Locke’s account of value speaks directly to the contemporary problem how to explain the difference between kinds of value attitudes and judgments. What is special about moral attitudes? Moral attitudes cannot be mere forms of liking and disliking to explain the role morality places in our lives (Sturgeon, 1986; Miller, 2003). Locke addresses this problem explicitly. He attempts to explain all values (epistemic, moral, aesthetic, religious) and how they differ. Value feelings are not just primary forms of liking or disliking.

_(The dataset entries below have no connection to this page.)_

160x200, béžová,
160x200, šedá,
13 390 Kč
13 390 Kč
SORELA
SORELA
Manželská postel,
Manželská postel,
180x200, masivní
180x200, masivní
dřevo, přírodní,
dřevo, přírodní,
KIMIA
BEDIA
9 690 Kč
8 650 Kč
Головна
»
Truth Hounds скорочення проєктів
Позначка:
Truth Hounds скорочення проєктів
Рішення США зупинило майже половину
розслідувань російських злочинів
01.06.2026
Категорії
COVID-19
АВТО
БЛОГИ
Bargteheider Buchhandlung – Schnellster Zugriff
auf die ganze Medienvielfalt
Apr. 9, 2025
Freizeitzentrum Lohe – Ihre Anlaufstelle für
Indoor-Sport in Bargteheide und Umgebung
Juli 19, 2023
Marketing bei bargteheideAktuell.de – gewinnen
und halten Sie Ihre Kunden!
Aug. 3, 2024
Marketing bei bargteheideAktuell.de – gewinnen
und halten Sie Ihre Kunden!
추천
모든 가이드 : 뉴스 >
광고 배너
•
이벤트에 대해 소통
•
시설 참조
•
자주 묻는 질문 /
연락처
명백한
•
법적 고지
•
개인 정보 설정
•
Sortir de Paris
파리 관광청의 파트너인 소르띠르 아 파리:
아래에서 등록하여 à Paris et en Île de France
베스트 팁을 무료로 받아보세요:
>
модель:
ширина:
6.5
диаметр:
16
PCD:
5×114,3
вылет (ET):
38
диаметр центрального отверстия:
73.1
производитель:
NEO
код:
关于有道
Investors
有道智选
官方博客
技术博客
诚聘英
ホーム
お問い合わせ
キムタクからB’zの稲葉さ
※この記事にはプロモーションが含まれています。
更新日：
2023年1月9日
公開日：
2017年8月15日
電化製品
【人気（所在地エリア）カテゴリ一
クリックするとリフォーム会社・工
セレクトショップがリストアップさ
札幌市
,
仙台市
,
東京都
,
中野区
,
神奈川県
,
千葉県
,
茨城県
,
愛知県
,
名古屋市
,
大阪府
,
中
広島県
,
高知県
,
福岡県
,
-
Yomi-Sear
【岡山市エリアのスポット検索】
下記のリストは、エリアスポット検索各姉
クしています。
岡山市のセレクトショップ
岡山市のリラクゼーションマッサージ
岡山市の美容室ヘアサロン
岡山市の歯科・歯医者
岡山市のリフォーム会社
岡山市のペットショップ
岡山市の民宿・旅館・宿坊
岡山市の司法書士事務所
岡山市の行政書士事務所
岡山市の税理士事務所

Each value has its distinctive feeling, which explains the difference between kinds of values and value judgments. Locke argues against an account that the content of a value judgment explains the difference between kinds of values. He brings up the example of “this logical proof is beautiful.” For Locke, this is an aesthetic judgment because of the specific aesthetic feelings involved. Anything can be an object of aesthetic judgment as long as the right feeling is involved. It is possible to have, for example, both moral and aesthetic feelings towards the same object. What makes moral judgment different from any other normative judgment is the specific moral feeling of conflict between what Locke calls temptation and inner conscience. This gives rise to a specific imperative unique to moral attitudes in comparison to, for example, aesthetic attitudes.